Kirkus Reviews QR Code
JIGSAW SOUL by Scott Middlemist

JIGSAW SOUL

by Scott Middlemist

Pub Date: April 5th, 2012
ISBN: 978-1470094096
Publisher: CreateSpace

In Middlemist’s psychological thriller, a guilt-ridden hero seeks redemption for the mistakes he’s made in war and peace, at home and abroad.

Arthur Logan, a psychologically battered special ops veteran of the Iraq War, is fighting to regain his sanity and reassemble the pieces of his broken soul back home in America. He killed a 13-year-old Iraqi boy, crashed two fully laden passenger airliners, engaged in a knockdown fistfight with his father, and called in an air assault on a psychotic platoon leader. These and other assorted sins catch up with him, causing vivid hallucinations—or are the visions real?
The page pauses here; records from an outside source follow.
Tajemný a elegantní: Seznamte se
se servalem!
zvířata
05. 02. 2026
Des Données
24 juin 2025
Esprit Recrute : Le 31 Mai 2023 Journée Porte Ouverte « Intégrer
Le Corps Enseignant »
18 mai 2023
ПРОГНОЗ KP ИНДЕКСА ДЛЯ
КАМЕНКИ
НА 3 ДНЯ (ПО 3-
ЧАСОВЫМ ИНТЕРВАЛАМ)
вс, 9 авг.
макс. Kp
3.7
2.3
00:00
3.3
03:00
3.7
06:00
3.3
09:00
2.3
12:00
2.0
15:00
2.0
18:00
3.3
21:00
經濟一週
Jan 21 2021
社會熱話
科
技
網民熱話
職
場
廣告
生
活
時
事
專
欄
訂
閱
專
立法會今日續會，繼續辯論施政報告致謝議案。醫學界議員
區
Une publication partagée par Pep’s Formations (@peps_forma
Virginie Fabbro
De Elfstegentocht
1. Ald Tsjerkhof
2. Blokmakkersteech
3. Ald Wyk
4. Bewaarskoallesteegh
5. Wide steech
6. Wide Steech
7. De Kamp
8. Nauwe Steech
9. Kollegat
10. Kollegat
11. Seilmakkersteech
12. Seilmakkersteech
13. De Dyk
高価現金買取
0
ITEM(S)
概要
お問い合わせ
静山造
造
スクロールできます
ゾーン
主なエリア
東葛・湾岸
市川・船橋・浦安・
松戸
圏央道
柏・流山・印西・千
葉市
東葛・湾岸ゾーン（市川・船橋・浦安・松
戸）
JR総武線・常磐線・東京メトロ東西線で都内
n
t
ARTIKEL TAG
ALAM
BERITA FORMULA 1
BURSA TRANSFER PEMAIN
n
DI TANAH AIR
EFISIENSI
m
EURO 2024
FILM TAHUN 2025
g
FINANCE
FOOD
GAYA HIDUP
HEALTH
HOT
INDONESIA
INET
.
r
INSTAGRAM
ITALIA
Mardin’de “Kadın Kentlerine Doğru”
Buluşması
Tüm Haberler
To help him on his quest for salvation, the ghost of Gen. George S. Patton leads Arthur on excursions to the Scale, a kind of limbo in which he’s hounded by Satan, chased by wraiths and attacked by golems made of excrement. After Arthur is committed to a military psychiatric prison, his dreamscapes only become more terrifying and bizarre, even as his psychiatrist struggles to help him recover—no easy task, given Arthur’s state of mind: “In bed that night, I imagined dragging a zipper around my head and lifting out my brain, dripping with bloody memories, engorged by violence.” Far-fetched and otherworldly as the story may seem, Middlemist delivers with taut writing, solid if not subtle characterization, inventive plotting and credible dialogue, although a significant suspension of disbelief is regularly required. Still, the manifestations of repentant Arthur’s terrifying visions remain ambiguous enough to segue believably into a living hell of his own making, whether or not it’s only in his head.

A dark, fast-paced, imaginative thriller in which the memory of war is hell.